The second section sets out the method of proceeding, by application to the court, advertisement, etc.
Notice the absence of any descriptive words which would identify the real estate as lands sold for unpaid taxes; two or three words would have put the purpose to reach such lands beyond doubt. It does not use the word “land” as in all previous legislation on tax sales, but says real estate. The directory details of the method of making sales are far more cumbersome and burdensome than in the previous legislation providing for the sales of unseated and seated lands bought in for nonpayment of taxes. There is no repealing clause in the act, therefore, if the effect is to repeal previous legislation on the same subject, that result must come from the fact that the provisions of the later act are inconsistent with or repugnant to those of the prior ones, so inconsistent, that they cannot stand together. There is no inconsistency at all, if we treat the act as applying to other real estate owned by the county but not bought at treasurer’s sales for nonpayment of taxes. Counsel for appellant asks, if not intended to embrace such lands, what lands were meant ? What was the act passed for ? We ans wer, the county not seldom becomes the owner of other real estate which it wants to dispose of; in many of the counties they have taken title to poorhouse farms and lands, to squares and open parks, which because of abandonment of ancient sites for poorhouses, courthouses and jails, they wish to sell, and there maybe other real estate, the title to which is in the county, but which it has not bought in as either seated or unseated land at treasurer’s sale for nonpayment of *431taxes. We think with the court below, that the sale of this lob under the act of 1891 for nonpayment of taxes was wholly without authority and passed no title.

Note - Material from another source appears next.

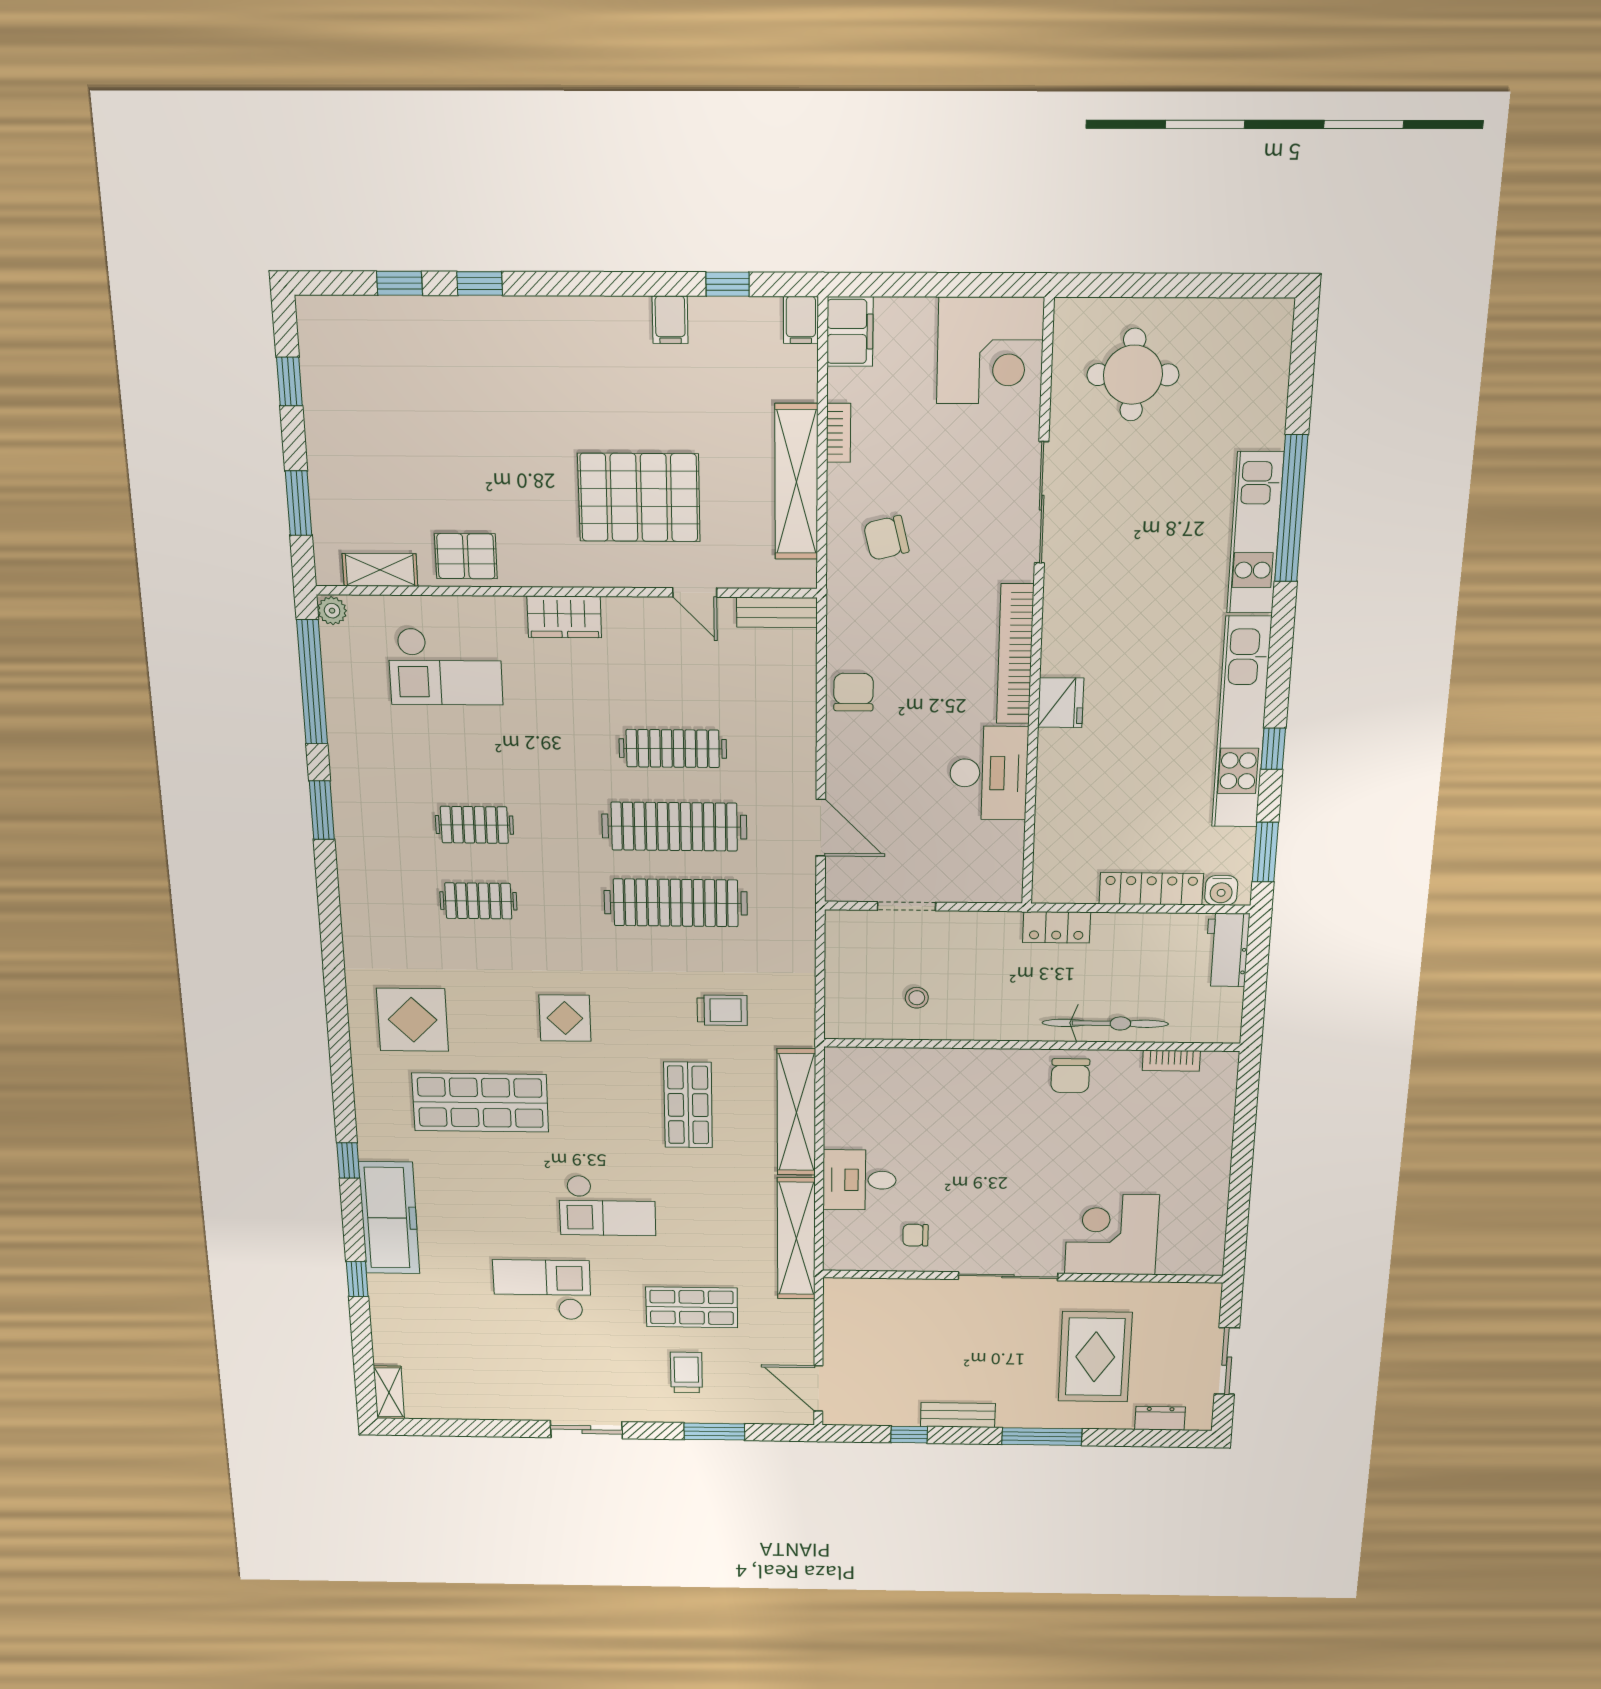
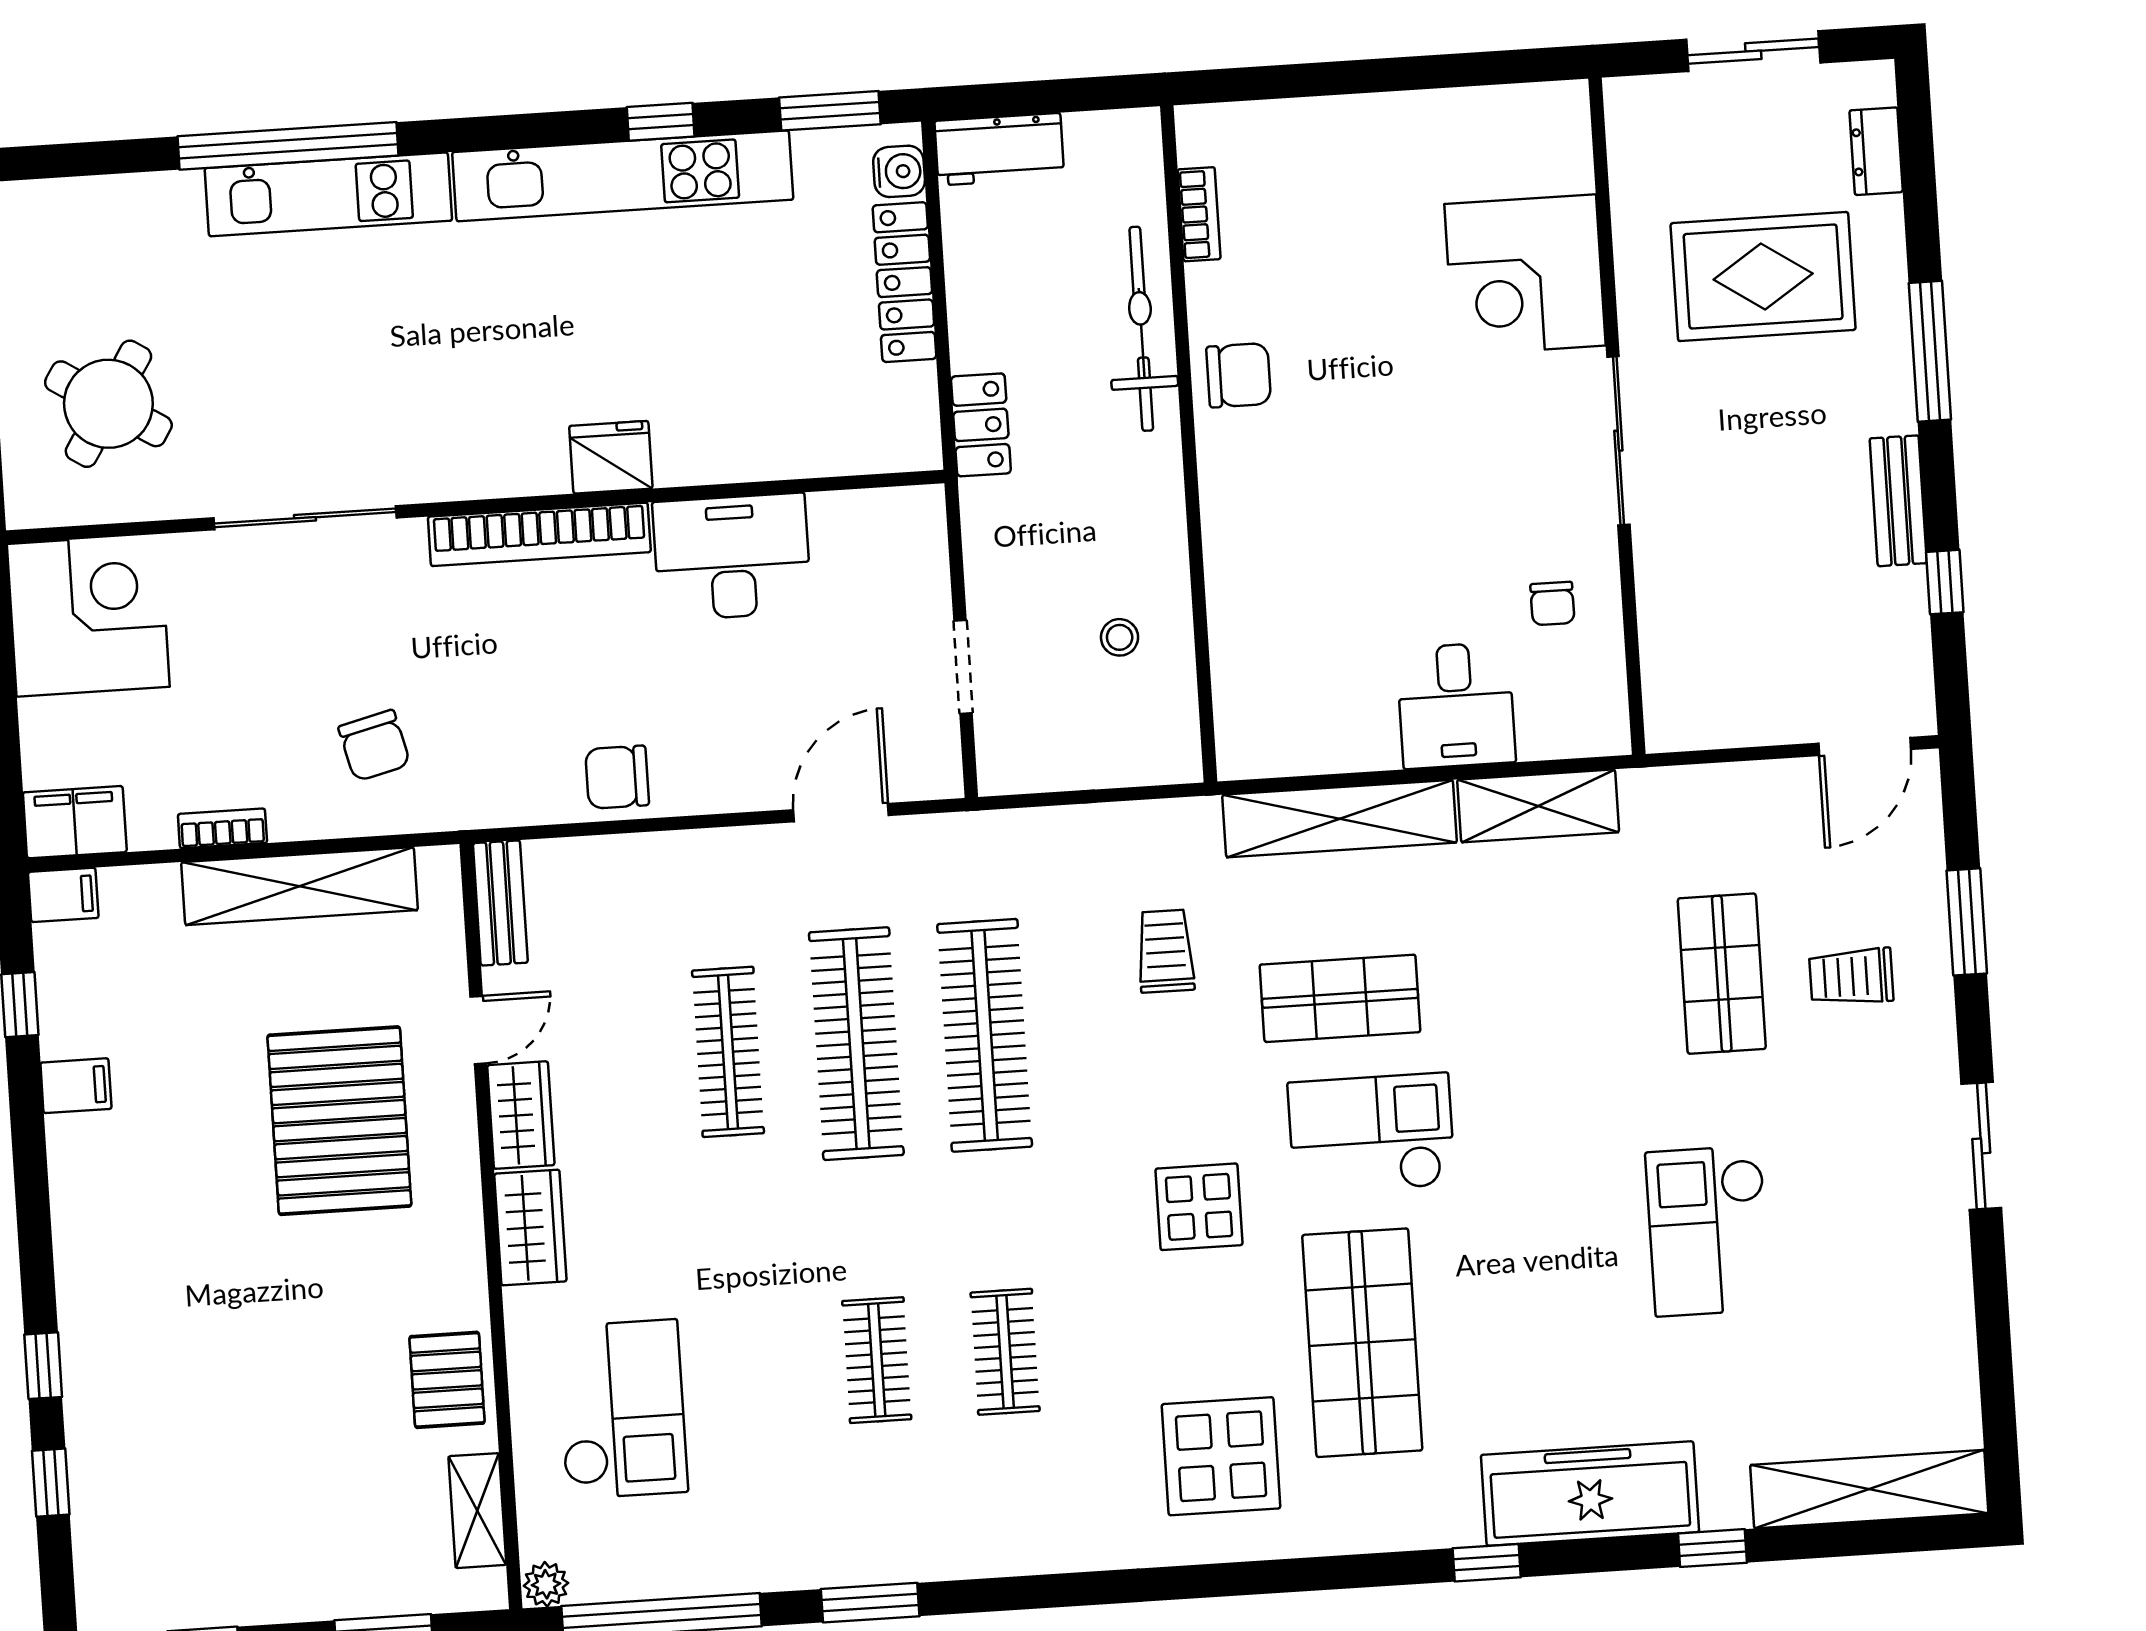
round table: (1133, 375) -> (108, 404), turned 32
wardrobe: (638, 616) -> (521, 1115), added
checkout: (607, 1206) -> (1371, 1134), moved, turned -90
shelving: (796, 1239) -> (1538, 806), width x0.68
shelving: (389, 1392) -> (1869, 1489), width x2.20, depth x1.33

It is argued that even if the act of 1891 did not apply, the provisions of that act so far as they were followed should be held to be mere surplusage, and the sale would be still valid under the acts of 1815,1824 and 1885. If the sale was not made under that act, no valid sale was made, because notice and all proceedings are only sustained by those in the act pointed out.
This is the same conclusion arrived at by the common pleas of Cambria county, Davis v. Beers, 204 Pa. 288; the opinion touching the interpretation of the act of 1891 is on a reserved point by Judge Love, specially presiding, and affirmed in a per curiam by this court reported in 12 Pa. Dist. Rep. 434.
As to the argument, that the act of 1891, is unconstitutional, because the proviso to it, in effect, excepts Philadelphia county from its operation, it is sufficient to say that we have decided the issue on the first ground, and it is not necessary, therefore, to pass upon the constitutionality of the act.
The judgment of the court below is affirmed.